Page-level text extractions
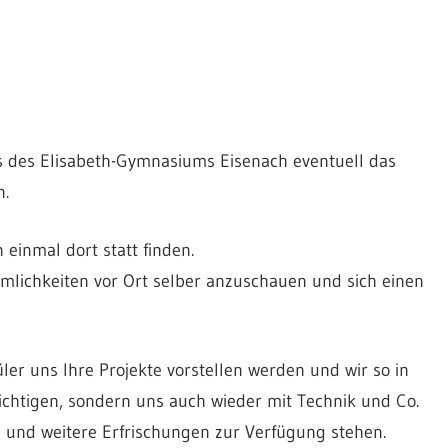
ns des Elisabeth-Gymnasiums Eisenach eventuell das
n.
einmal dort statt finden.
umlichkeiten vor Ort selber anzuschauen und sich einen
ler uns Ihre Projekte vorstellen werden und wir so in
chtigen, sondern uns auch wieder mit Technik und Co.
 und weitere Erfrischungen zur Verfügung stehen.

==

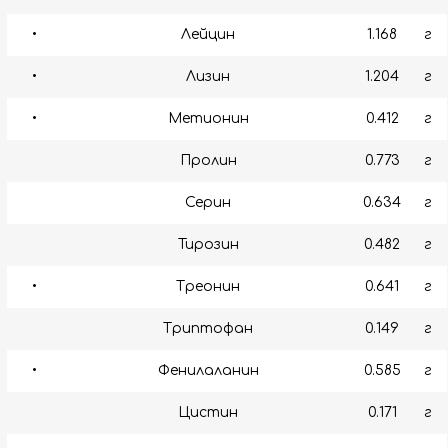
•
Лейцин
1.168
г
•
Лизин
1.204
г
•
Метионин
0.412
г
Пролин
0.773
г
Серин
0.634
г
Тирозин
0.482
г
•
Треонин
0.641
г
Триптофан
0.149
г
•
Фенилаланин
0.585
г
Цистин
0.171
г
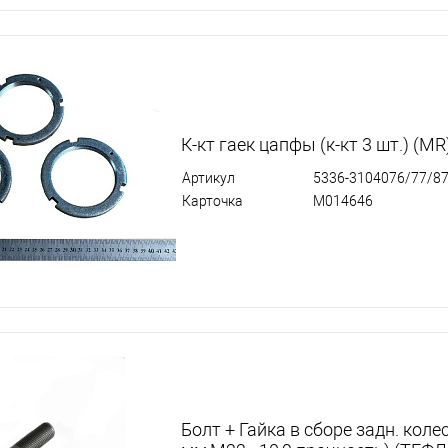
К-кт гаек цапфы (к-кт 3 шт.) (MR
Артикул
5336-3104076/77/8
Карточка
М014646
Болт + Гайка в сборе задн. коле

==

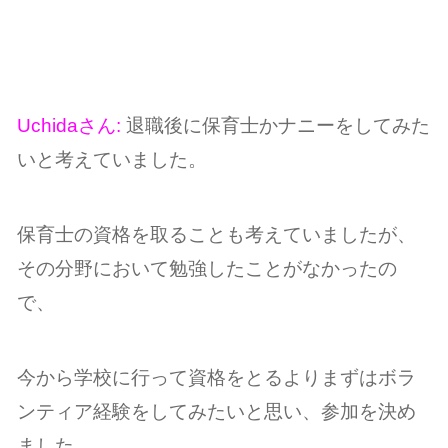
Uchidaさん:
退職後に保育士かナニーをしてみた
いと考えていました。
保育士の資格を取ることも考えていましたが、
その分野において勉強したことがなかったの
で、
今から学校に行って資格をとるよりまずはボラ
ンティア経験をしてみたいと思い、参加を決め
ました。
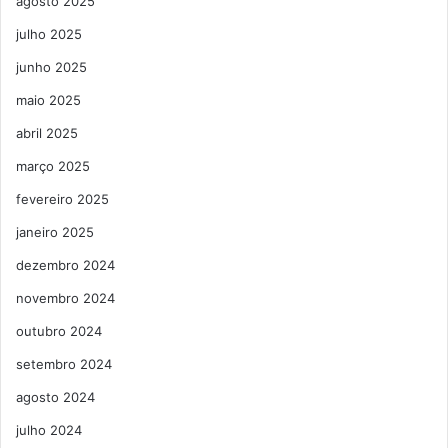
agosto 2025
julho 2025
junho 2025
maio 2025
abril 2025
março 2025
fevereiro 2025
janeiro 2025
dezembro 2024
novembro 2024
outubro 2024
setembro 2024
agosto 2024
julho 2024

• **Written task**: Switch "Projekte" to "Ideen" in the lines of the entries that start with the line containing "ns des Elisabeth-Gymnasiums" and run through the line containing "und weitere Erfrischungen", and give those lines again with nothing else changed.

• **Response to this task**:
ns des Elisabeth-Gymnasiums Eisenach eventuell das
n.
einmal dort statt finden.
umlichkeiten vor Ort selber anzuschauen und sich einen
ler uns Ihre Ideen vorstellen werden und wir so in
chtigen, sondern uns auch wieder mit Technik und Co.
 und weitere Erfrischungen zur Verfügung stehen.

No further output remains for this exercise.